┌─ Extracted text

Python adventure Part 1: Fun 32 bytes at a time (Atari 2600 project)

I formed an idea recently that lead down a path. Then that lead down another path followed by another path. And…well lets just say that was several paths ago and metaphor is running thin.

I’ll try to summarize: as part of another project, I want to be able to plug an Atari 2600 cartridge into a computer have that game popup on screen like I was playing a real console. That’s the basic premise: walk up to PC with 2600 edge connector, insert random cartridge from 1978 or so, game pops up on screen as if it’s a 2600 console ready to play.

I have this old Intel Atom-based board called the Latte Panda v1. It’s about the size and formfactor of your typical Raspberry Pi only it has an Arduino also built into the motherboard (a regular ATmega32u4). I’ve probably mentioned it in prior posts. Like a Pi, the whole thing – Atom SoC and Arduino – runs on 5 volts which is what the appeal has always been for me and these low end Atom boards.

Anyway, I bought it in 2019 and never did anything with it. In fact it still a copy of windows 10 from 2016 loaded on it.

└─
┌─ Excerpted records

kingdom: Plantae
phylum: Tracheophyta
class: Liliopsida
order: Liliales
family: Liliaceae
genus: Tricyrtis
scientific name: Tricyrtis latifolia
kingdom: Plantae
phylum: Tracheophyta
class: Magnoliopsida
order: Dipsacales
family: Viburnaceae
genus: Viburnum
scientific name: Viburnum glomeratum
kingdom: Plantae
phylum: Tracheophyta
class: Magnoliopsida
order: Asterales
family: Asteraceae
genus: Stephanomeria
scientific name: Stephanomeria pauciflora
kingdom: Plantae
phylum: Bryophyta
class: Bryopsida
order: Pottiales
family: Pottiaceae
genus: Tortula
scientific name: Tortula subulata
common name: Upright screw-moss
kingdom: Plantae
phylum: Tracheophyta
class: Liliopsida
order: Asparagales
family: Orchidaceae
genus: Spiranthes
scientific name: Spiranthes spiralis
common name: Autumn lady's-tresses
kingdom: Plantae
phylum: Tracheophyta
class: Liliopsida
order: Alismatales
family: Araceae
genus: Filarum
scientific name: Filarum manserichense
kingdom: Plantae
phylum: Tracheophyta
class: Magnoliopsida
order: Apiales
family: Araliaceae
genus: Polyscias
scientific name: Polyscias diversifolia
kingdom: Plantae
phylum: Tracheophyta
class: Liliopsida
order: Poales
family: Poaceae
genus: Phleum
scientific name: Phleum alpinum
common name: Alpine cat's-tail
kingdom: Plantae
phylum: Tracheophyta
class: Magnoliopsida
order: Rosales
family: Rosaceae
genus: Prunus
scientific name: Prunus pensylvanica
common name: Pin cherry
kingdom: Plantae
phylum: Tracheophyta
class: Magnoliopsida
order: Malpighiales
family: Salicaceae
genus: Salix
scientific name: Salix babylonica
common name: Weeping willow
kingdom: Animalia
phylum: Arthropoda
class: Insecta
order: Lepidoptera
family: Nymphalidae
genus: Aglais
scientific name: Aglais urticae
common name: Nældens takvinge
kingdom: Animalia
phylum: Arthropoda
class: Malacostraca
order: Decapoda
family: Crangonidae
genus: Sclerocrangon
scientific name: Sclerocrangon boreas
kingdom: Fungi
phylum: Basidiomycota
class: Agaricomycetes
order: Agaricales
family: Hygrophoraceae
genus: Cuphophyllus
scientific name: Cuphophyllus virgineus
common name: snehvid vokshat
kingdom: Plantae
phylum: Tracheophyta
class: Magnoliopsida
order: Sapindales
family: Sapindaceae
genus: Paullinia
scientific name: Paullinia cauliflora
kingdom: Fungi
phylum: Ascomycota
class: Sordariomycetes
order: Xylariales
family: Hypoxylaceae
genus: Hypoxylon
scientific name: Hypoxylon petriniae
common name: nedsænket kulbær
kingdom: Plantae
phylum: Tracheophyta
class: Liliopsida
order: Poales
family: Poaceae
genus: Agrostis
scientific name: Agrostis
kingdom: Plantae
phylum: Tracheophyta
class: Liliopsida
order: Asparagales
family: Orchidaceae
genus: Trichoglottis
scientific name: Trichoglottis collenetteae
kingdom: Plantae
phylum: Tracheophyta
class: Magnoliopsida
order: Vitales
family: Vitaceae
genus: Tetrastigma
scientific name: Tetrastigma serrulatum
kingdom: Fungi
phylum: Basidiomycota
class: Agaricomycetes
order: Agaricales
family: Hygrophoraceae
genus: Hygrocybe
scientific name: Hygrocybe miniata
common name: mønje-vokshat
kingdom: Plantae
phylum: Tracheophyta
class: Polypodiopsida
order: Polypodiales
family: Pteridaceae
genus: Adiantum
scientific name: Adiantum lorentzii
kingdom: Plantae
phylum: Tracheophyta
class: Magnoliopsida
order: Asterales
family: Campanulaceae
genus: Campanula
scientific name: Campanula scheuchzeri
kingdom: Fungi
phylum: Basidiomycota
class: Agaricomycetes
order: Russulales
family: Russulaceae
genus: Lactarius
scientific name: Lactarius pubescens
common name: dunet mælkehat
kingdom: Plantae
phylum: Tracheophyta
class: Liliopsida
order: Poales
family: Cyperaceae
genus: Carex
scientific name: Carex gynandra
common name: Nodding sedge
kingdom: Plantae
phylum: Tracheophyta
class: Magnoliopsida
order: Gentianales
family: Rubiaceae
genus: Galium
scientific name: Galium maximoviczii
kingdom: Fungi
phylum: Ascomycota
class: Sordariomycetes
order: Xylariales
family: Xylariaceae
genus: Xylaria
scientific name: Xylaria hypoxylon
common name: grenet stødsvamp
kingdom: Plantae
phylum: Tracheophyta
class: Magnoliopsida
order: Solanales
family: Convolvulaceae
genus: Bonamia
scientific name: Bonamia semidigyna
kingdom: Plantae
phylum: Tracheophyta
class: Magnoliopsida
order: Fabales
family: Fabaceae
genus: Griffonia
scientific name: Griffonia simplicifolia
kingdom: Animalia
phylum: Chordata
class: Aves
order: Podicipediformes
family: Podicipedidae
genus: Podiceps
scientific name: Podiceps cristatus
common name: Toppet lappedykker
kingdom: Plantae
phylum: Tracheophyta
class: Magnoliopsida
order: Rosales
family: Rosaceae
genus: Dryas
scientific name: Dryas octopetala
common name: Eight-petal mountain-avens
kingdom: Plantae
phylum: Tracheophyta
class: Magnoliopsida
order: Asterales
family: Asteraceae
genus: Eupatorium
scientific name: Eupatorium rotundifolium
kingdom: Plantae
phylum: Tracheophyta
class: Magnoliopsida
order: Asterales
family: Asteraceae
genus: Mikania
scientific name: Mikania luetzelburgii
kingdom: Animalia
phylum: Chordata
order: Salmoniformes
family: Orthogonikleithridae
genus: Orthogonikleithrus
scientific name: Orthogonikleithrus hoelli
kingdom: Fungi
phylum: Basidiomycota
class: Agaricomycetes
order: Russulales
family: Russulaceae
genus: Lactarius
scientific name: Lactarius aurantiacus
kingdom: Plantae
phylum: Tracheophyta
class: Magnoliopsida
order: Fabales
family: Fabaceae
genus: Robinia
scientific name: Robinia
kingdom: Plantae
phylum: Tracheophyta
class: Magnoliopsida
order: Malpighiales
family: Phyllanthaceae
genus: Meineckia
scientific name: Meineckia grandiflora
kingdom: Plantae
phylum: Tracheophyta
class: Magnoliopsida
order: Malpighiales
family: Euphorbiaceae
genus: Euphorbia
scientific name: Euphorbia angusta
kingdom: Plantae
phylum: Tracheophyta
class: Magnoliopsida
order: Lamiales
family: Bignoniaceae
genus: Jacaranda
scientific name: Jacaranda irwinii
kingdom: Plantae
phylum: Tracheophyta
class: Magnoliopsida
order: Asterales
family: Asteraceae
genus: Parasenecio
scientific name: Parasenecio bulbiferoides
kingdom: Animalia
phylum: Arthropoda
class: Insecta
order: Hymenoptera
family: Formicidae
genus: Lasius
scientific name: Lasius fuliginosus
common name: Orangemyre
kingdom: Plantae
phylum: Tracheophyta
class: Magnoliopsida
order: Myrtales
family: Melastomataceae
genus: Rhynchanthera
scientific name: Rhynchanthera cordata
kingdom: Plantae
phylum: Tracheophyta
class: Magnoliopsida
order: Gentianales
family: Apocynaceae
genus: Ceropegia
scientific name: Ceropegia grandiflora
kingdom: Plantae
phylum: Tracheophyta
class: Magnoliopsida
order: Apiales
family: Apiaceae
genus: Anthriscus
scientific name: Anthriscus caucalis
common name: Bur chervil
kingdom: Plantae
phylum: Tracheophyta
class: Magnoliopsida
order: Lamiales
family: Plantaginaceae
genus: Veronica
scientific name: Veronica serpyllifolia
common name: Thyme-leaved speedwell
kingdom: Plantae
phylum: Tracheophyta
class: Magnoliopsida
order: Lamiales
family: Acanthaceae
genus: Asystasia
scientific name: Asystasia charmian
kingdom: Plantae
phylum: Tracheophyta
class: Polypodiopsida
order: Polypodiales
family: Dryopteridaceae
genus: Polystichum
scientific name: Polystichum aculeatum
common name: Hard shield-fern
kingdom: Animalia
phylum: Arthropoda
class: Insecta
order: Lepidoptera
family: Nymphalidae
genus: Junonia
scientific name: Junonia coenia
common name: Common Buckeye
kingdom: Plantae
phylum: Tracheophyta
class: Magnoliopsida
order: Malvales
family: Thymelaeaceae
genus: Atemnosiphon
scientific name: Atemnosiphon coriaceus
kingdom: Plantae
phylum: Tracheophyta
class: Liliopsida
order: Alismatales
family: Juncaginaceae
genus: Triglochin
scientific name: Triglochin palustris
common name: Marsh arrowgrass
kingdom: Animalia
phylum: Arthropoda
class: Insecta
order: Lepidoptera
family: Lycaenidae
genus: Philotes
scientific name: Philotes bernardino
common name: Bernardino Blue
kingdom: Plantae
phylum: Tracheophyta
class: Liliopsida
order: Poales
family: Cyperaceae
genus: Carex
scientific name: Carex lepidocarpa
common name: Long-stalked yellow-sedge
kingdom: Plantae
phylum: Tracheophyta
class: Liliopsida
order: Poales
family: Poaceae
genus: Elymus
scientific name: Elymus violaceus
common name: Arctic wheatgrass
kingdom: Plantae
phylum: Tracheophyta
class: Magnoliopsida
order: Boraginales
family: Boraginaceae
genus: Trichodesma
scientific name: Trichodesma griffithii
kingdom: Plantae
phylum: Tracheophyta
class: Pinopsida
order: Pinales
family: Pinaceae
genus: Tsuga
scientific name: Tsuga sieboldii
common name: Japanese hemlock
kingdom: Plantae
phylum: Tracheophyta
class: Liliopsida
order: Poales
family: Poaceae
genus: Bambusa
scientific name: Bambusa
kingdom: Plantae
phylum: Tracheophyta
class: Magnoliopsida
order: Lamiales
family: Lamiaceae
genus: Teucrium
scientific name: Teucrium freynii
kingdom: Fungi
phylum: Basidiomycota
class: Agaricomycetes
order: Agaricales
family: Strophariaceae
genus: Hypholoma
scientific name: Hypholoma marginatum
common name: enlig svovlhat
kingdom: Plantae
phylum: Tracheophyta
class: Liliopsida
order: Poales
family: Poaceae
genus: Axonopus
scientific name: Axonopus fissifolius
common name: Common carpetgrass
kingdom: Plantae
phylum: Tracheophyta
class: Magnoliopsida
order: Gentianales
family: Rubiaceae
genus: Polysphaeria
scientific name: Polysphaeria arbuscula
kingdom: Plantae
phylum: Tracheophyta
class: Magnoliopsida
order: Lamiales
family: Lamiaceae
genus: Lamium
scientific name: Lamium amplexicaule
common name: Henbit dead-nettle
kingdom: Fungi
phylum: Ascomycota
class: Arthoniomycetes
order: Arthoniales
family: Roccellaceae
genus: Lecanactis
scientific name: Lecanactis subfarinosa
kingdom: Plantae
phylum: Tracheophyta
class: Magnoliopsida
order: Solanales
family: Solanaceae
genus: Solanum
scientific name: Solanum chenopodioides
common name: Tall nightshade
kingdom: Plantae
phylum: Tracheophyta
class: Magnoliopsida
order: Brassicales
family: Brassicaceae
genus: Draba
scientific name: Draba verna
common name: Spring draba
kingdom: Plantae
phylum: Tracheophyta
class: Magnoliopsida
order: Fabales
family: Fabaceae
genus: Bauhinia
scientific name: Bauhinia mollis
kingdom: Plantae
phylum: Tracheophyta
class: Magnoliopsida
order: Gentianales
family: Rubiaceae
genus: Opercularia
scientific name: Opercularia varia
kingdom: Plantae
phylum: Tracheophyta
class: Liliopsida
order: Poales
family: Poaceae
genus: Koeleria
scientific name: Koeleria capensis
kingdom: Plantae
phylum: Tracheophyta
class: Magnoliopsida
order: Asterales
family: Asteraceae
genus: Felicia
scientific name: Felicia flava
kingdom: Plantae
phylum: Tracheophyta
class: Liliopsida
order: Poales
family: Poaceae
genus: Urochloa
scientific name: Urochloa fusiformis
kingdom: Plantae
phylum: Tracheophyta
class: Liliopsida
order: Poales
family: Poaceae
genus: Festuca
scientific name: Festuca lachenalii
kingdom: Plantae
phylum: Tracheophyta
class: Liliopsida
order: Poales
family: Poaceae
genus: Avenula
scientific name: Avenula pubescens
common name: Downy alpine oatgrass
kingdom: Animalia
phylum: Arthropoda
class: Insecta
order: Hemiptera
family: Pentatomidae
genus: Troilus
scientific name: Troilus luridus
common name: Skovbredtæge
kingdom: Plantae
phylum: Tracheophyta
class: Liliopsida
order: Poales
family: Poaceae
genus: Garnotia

└─

• [Problem description] Return the stretch of the Atari 2600 post from "Python adventure Part" through "is running thin.", copied word for word.

• [Solution to the exercise]
Python adventure Part 1: Fun 32 bytes at a time (Atari 2600 project)

I formed an idea recently that lead down a path. Then that lead down another path followed by another path. And…well lets just say that was several paths ago and metaphor is running thin.